▸ Problem statement: Each line starting at the one that contains "pinky mcp: (256, 166)" and ending at the one that contains "index mcp: (178, 146)" must be returned exactly, and the rest of the listing is left out.

▸ Extracted material:

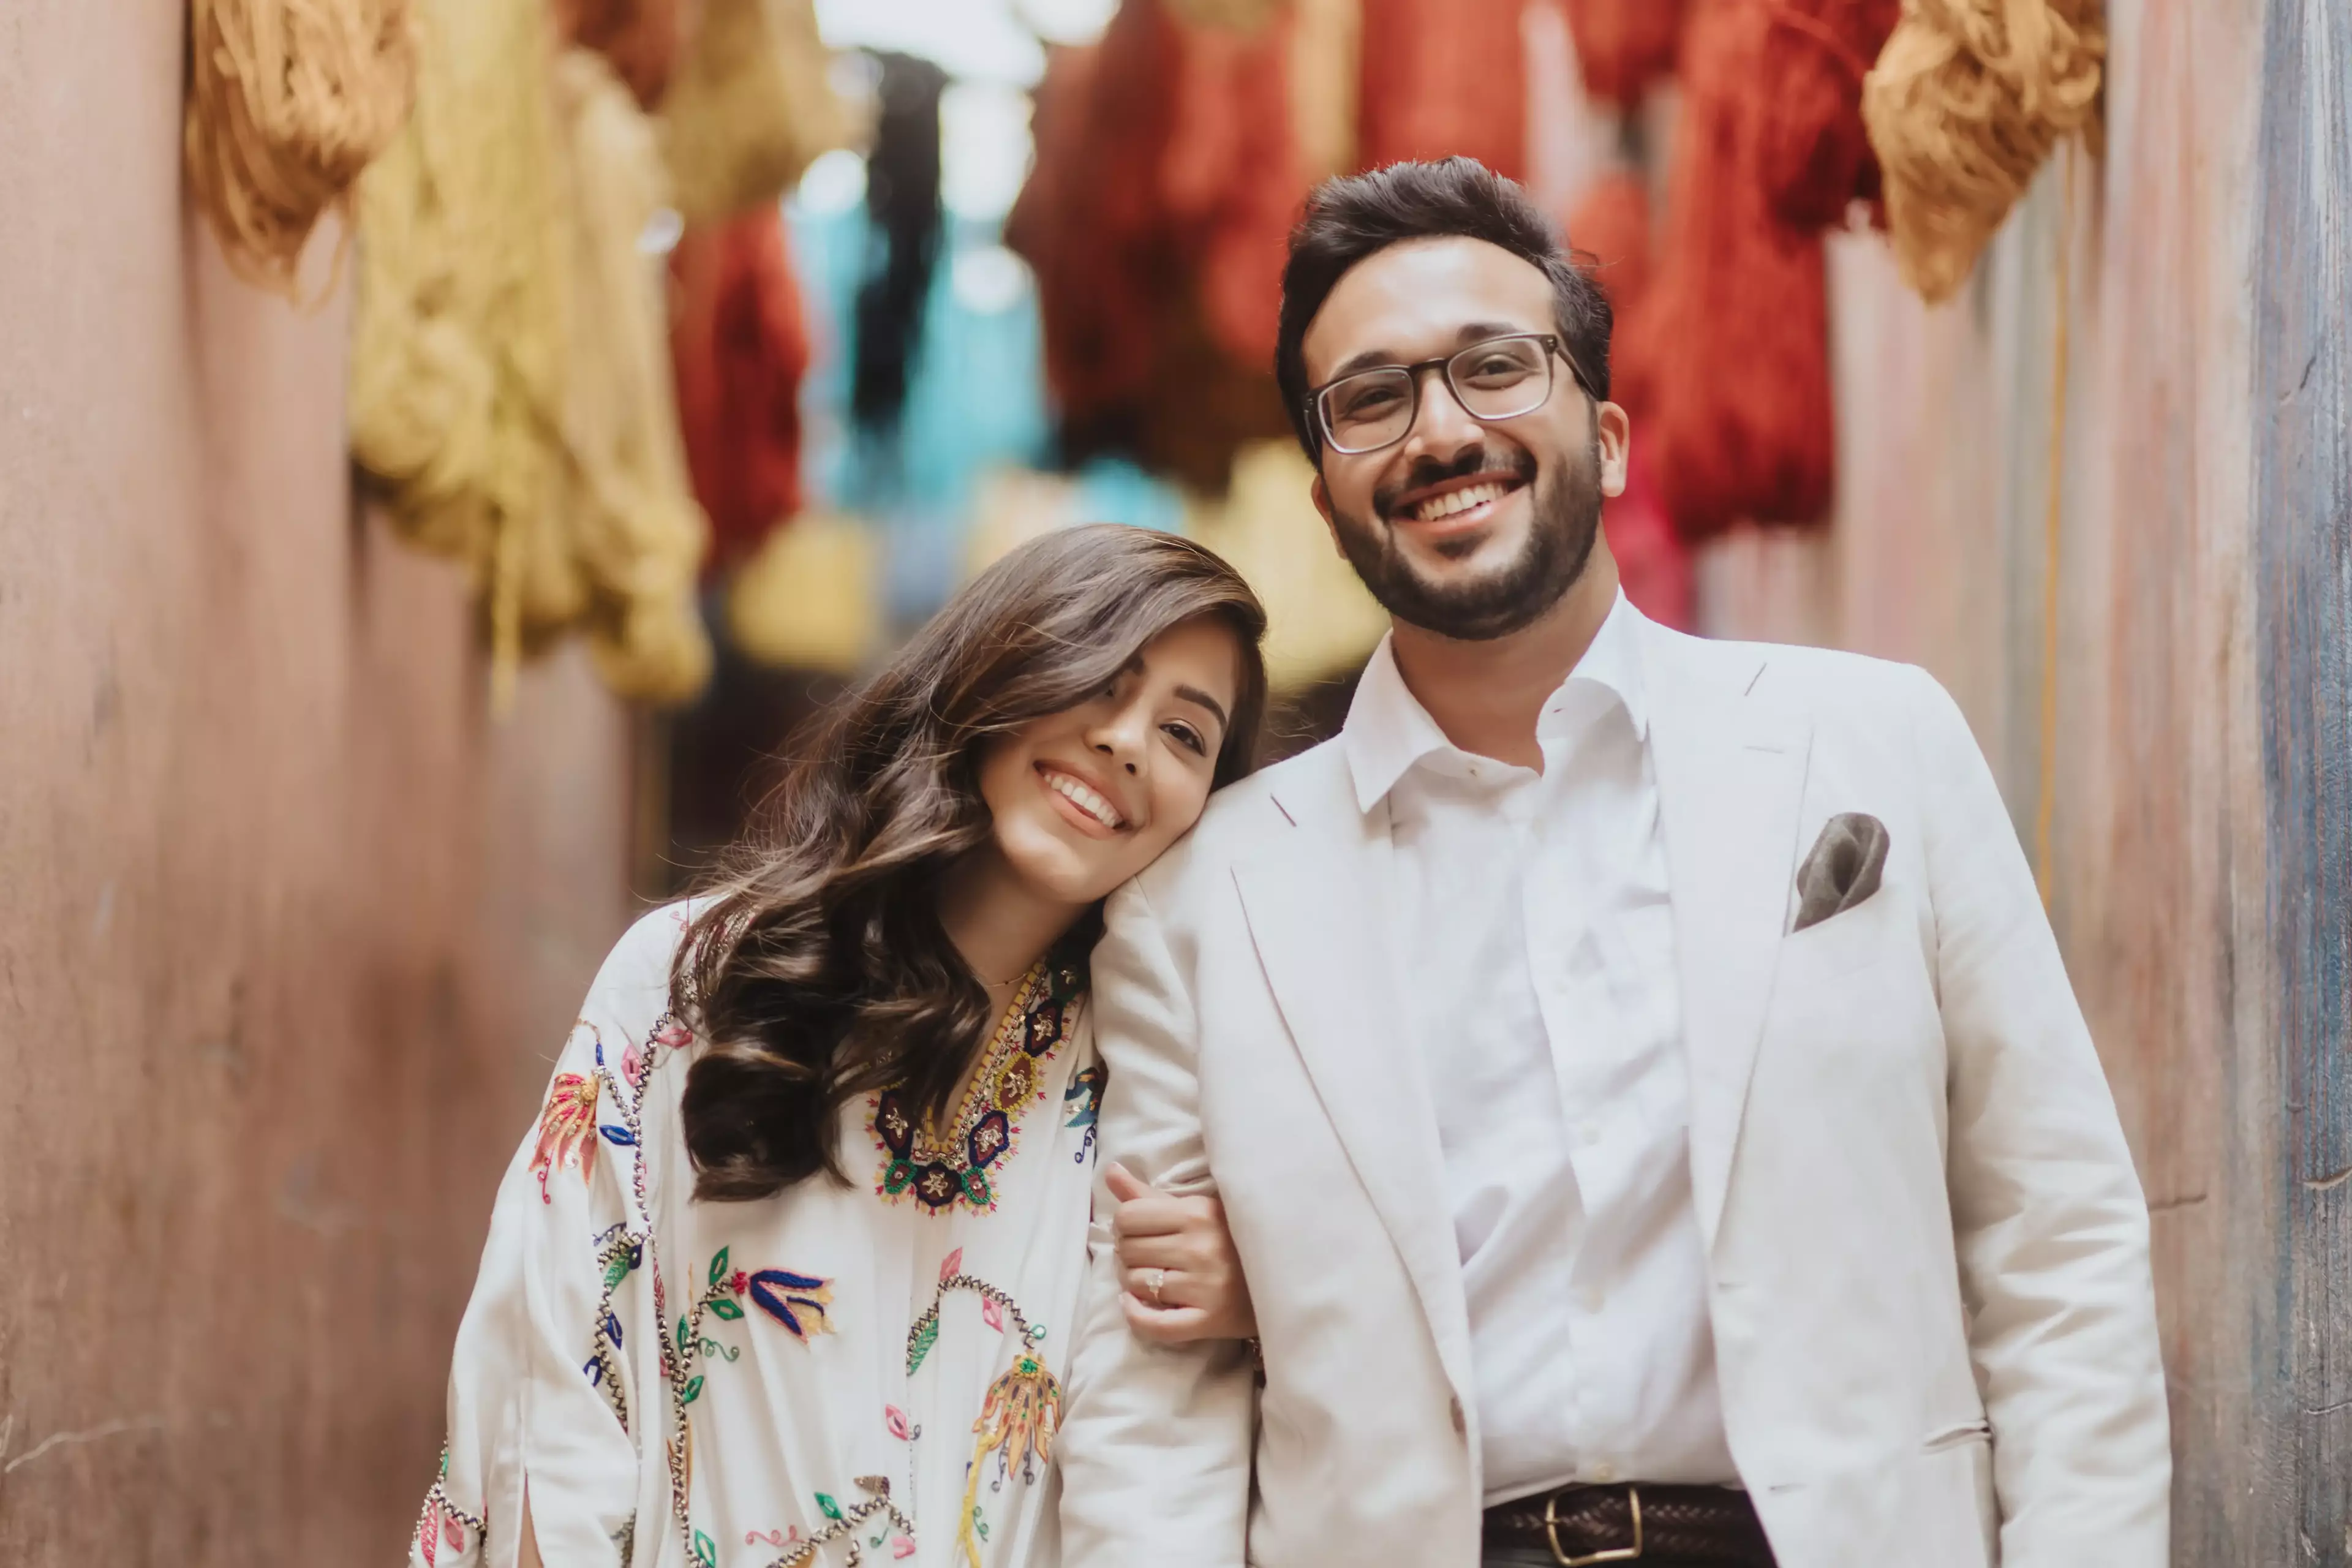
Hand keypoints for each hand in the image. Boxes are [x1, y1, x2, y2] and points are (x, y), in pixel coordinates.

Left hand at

* * *

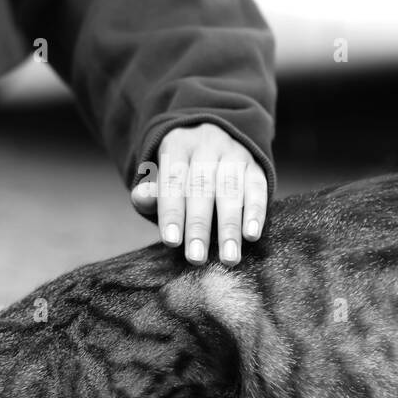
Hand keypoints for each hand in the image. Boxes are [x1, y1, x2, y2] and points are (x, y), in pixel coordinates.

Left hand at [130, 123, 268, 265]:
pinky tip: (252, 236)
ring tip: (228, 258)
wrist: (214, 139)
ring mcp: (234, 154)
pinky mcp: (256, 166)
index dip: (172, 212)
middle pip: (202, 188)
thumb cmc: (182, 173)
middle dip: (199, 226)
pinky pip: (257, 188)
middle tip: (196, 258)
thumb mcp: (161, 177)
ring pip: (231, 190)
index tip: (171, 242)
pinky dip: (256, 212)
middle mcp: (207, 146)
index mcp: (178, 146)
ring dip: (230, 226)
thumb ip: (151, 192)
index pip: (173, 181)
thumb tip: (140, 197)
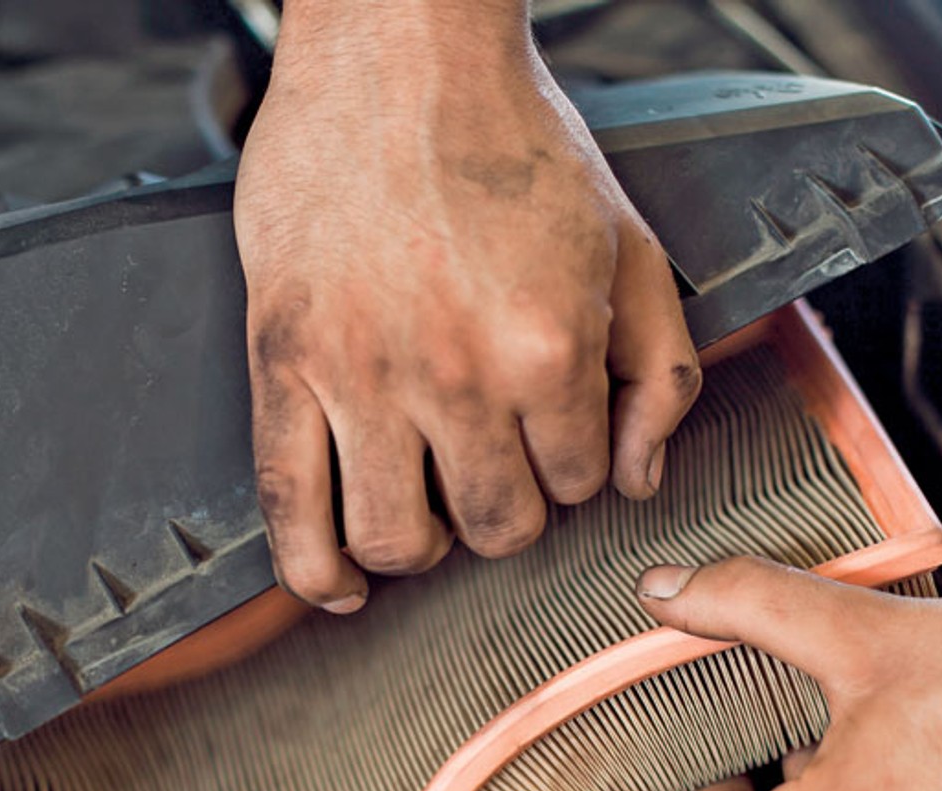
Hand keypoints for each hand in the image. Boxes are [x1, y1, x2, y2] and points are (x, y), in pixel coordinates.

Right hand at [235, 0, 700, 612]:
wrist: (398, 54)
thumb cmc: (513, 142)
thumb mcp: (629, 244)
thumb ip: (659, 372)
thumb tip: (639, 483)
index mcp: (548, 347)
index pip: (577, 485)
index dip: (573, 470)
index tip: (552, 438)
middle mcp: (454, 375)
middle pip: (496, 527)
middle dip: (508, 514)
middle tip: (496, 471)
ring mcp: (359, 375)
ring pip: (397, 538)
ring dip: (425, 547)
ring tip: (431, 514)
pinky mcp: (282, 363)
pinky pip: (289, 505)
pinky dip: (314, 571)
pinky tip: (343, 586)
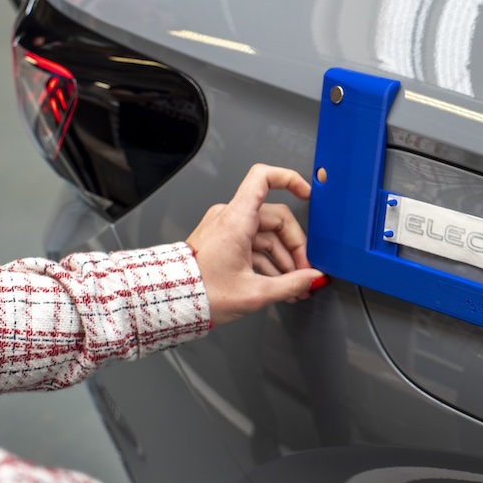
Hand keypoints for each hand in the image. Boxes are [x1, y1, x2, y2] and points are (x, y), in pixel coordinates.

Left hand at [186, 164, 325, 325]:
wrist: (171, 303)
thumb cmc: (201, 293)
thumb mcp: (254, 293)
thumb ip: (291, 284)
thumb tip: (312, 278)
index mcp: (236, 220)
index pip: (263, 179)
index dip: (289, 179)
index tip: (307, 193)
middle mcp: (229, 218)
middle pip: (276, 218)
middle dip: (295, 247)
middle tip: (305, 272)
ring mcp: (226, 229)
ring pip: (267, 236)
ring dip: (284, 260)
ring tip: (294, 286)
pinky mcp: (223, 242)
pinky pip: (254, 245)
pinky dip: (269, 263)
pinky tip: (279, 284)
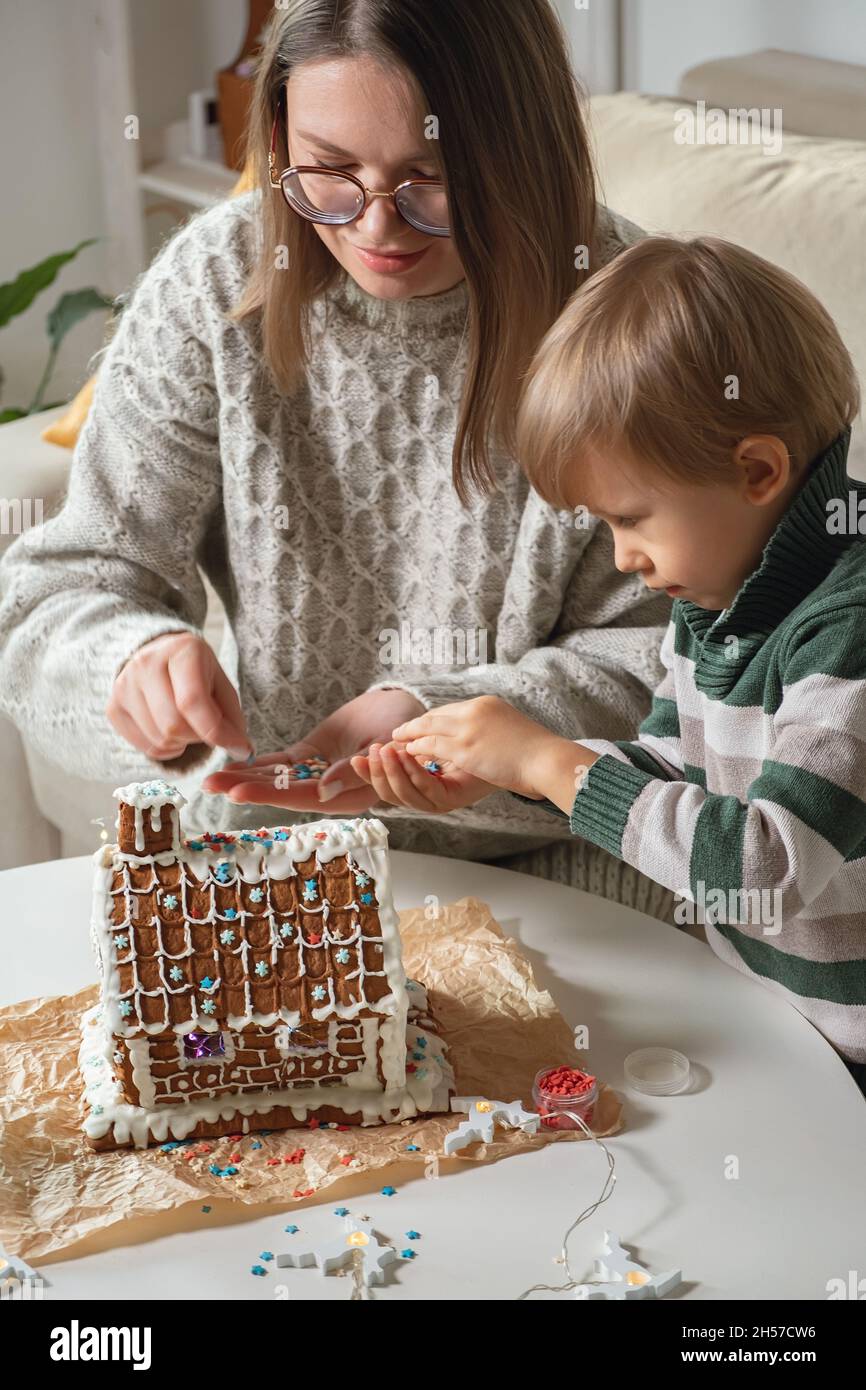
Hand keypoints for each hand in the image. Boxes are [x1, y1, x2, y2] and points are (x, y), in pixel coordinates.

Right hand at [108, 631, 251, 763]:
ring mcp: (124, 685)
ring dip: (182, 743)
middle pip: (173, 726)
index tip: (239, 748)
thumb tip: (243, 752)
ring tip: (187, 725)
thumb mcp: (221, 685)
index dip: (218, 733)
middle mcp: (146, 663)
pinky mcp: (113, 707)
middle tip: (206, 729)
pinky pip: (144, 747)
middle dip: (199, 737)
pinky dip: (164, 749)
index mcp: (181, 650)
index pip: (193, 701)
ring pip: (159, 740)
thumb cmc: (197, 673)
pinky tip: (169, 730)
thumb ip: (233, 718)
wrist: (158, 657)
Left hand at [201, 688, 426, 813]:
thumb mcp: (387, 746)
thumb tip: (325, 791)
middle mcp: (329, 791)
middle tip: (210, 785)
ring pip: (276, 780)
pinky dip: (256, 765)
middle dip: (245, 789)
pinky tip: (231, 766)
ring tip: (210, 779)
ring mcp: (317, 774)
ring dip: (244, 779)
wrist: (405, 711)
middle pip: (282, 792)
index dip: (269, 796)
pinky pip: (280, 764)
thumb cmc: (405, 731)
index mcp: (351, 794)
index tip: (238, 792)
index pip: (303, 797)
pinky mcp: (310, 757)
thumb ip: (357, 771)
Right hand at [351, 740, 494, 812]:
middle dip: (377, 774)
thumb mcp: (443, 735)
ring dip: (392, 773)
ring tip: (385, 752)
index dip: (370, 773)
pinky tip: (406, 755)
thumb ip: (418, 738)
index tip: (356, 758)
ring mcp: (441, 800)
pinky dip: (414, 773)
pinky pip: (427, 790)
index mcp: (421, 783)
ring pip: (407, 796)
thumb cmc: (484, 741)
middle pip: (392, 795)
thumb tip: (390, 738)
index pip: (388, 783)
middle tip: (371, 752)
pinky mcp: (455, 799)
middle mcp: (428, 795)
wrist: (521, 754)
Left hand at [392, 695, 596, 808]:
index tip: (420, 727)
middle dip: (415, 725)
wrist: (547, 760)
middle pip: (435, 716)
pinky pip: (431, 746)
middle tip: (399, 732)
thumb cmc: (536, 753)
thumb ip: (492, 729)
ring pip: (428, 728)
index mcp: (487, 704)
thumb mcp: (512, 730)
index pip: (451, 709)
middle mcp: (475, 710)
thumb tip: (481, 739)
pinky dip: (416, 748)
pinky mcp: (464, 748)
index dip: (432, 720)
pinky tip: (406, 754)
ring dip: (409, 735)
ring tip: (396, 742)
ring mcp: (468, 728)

==

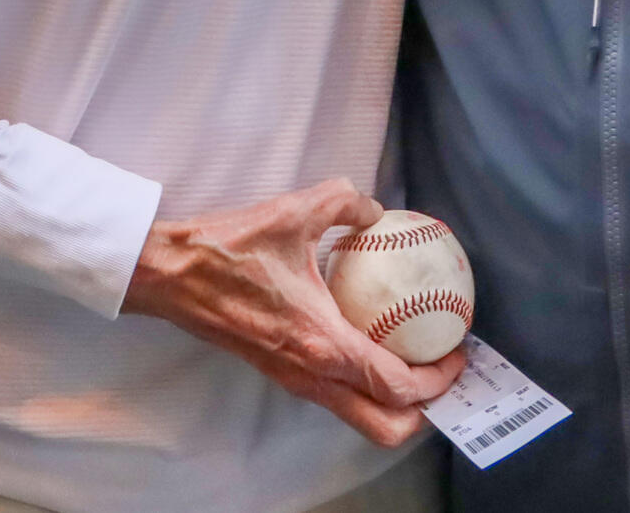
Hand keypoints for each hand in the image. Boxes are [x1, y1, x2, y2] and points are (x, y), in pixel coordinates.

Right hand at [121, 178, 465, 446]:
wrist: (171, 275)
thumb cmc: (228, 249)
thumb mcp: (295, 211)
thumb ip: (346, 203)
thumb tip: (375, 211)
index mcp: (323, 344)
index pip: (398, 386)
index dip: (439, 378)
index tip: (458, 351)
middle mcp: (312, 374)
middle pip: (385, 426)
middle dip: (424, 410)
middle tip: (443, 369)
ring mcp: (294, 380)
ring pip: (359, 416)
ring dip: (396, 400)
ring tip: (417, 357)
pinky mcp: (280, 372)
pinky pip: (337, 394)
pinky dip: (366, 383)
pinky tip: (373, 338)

▸ Task result:
pinky mcp: (256, 166)
index dip: (172, 212)
middle pip: (202, 188)
thumb cmc: (182, 173)
middle dip: (199, 226)
pinky pip: (257, 188)
middle tip: (196, 258)
thumb mcp: (161, 177)
ring pip: (231, 190)
index tip: (171, 242)
pinky dip: (256, 212)
middle mcp: (207, 146)
index mcp: (178, 146)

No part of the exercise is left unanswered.